After moving back to Oklahoma, a friend I partied with began inviting me to church. He and his girlfriend had attended twice and the church was extremely friendly to him.
He invited me by telling me they always hug him when he came into the building. He said he was worried because I seemed depressed all the time and he believed it would help if I went to this church and was hugged.
For a month, I turned down his invite. Finally, he showed up at my house and told me to get in the truck so we can go to church and get hugged. The moment I walked into the church from across the room one of the older church members saw me and quickly approached me. Without any warning, I was being hugged and welcomed to the church.
That night the message was on the prodigal son and the Holy Spirit convicted me and I gave my life to Christ. I had an encounter with Jesus’s love in such a way that it forever changed my view of who God was.
I have been drug and alcohol free for over 15 years and I have been in ministry for 13 years. All of this was because one church and one person reached out and loved me right where I was.
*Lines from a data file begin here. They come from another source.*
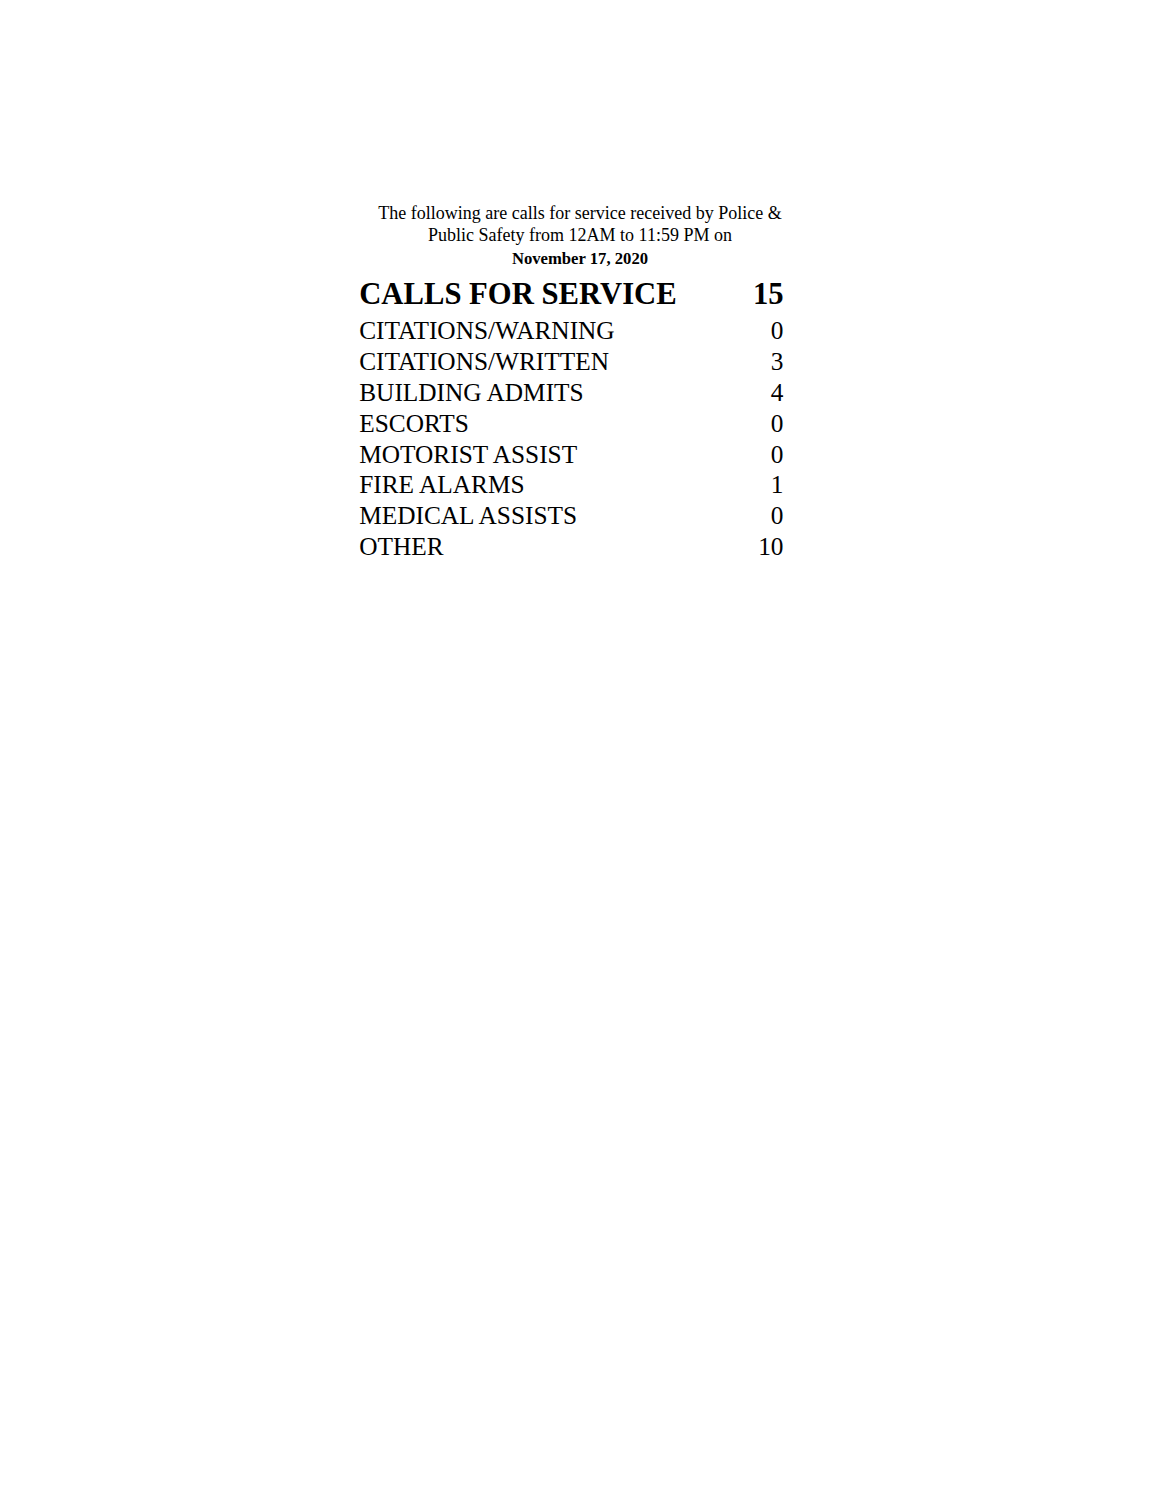The following are calls for service received by Police & Public Safety from 12AM to 11:59 PM on
November 17, 2020
| CALLS FOR SERVICE | 15 |
| CITATIONS/WARNING | 0 |
| CITATIONS/WRITTEN | 3 |
| BUILDING ADMITS | 4 |
| ESCORTS | 0 |
| MOTORIST ASSIST | 0 |
| FIRE ALARMS | 1 |
| MEDICAL ASSISTS | 0 |
| OTHER | 10 |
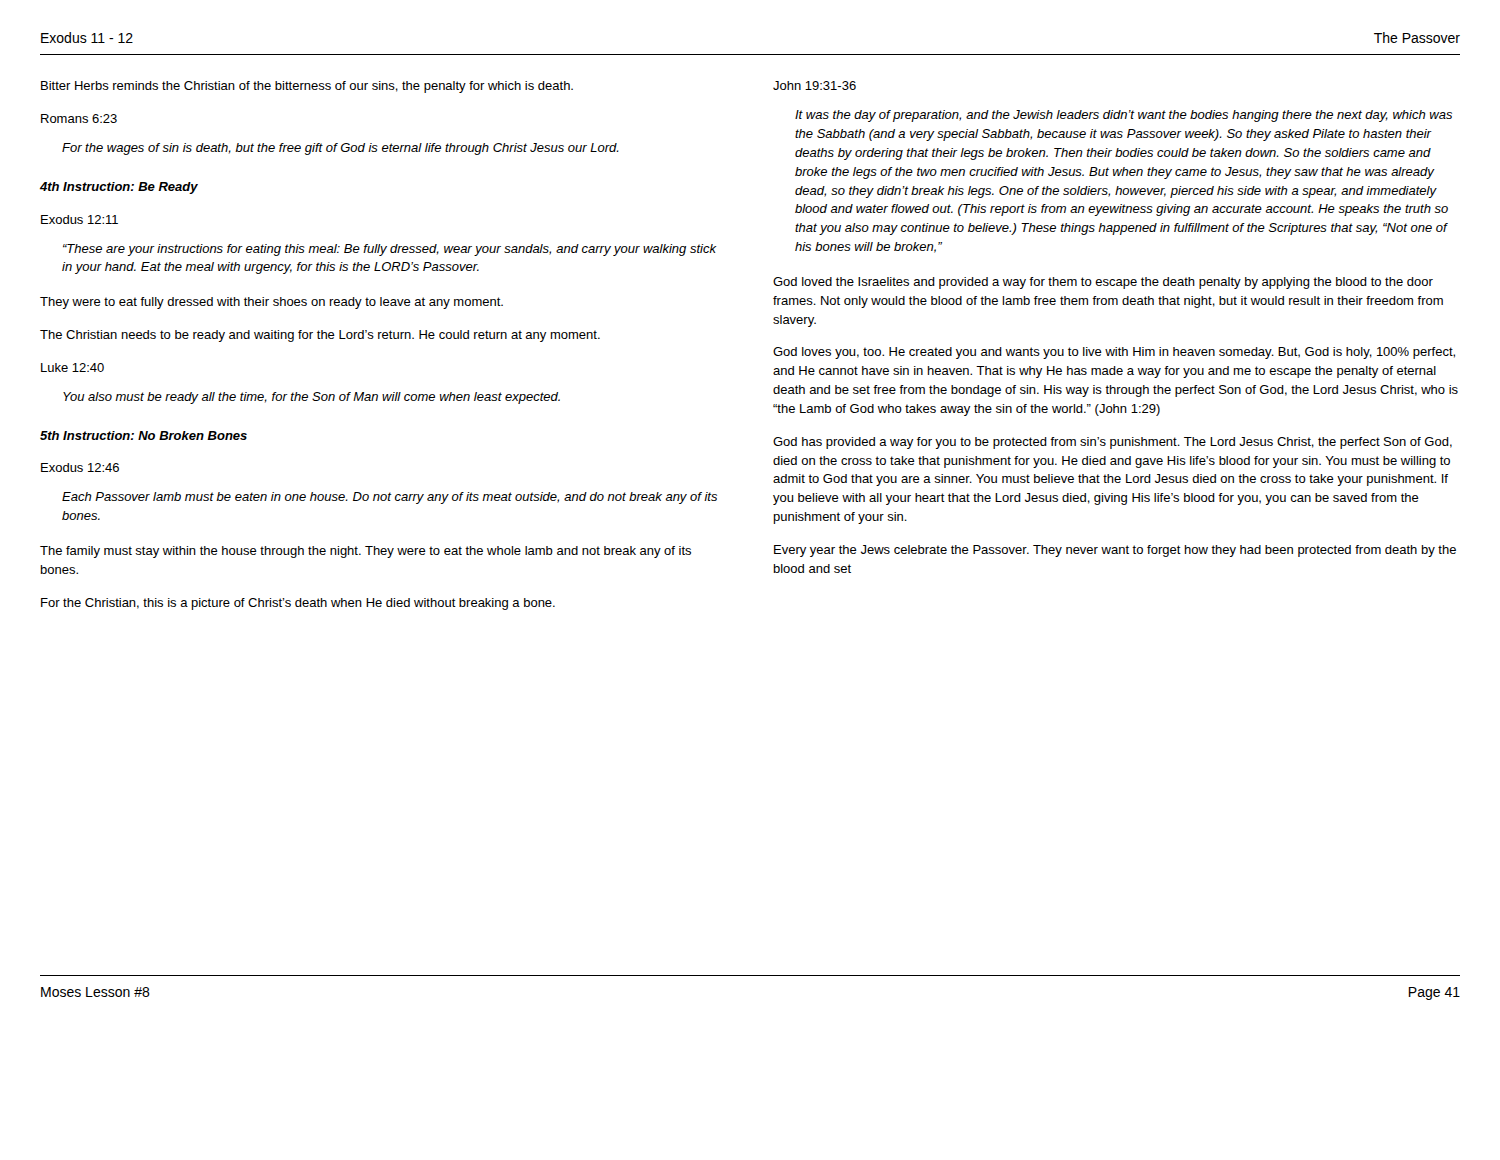Exodus 11 - 12 The Passover
Bitter Herbs reminds the Christian of the bitterness of our sins, the penalty for which is death.
Romans 6:23
For the wages of sin is death, but the free gift of God is eternal life through Christ Jesus our Lord.
4th Instruction: Be Ready
Exodus 12:11
“These are your instructions for eating this meal: Be fully dressed, wear your sandals, and carry your walking stick in your hand. Eat the meal with urgency, for this is the LORD’s Passover.
They were to eat fully dressed with their shoes on ready to leave at any moment.
The Christian needs to be ready and waiting for the Lord’s return. He could return at any moment.
Luke 12:40
You also must be ready all the time, for the Son of Man will come when least expected.
5th Instruction: No Broken Bones
Exodus 12:46
Each Passover lamb must be eaten in one house. Do not carry any of its meat outside, and do not break any of its bones.
The family must stay within the house through the night. They were to eat the whole lamb and not break any of its bones.
For the Christian, this is a picture of Christ’s death when He died without breaking a bone.
John 19:31-36
It was the day of preparation, and the Jewish leaders didn’t want the bodies hanging there the next day, which was the Sabbath (and a very special Sabbath, because it was Passover week). So they asked Pilate to hasten their deaths by ordering that their legs be broken. Then their bodies could be taken down. So the soldiers came and broke the legs of the two men crucified with Jesus. But when they came to Jesus, they saw that he was already dead, so they didn’t break his legs. One of the soldiers, however, pierced his side with a spear, and immediately blood and water flowed out. (This report is from an eyewitness giving an accurate account. He speaks the truth so that you also may continue to believe.) These things happened in fulfillment of the Scriptures that say, “Not one of his bones will be broken,”
God loved the Israelites and provided a way for them to escape the death penalty by applying the blood to the door frames. Not only would the blood of the lamb free them from death that night, but it would result in their freedom from slavery.
God loves you, too. He created you and wants you to live with Him in heaven someday. But, God is holy, 100% perfect, and He cannot have sin in heaven. That is why He has made a way for you and me to escape the penalty of eternal death and be set free from the bondage of sin. His way is through the perfect Son of God, the Lord Jesus Christ, who is “the Lamb of God who takes away the sin of the world.” (John 1:29)
God has provided a way for you to be protected from sin’s punishment. The Lord Jesus Christ, the perfect Son of God, died on the cross to take that punishment for you. He died and gave His life’s blood for your sin. You must be willing to admit to God that you are a sinner. You must believe that the Lord Jesus died on the cross to take your punishment. If you believe with all your heart that the Lord Jesus died, giving His life’s blood for you, you can be saved from the punishment of your sin.
Every year the Jews celebrate the Passover. They never want to forget how they had been protected from death by the blood and set
Moses Lesson #8 Page 41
I believe God has called me to plant a church that reaches out to those who are hurting and feel unloved… to build a community of people who actively reach out to the unlovable and the hurting. We will encourage our launch team and church to serve the community. With the revitalization process of downtown Oklahoma City, each district has monthly community events, local unique restaurants, and many small businesses. As a church, we will build connections by serving and participating with these community events.”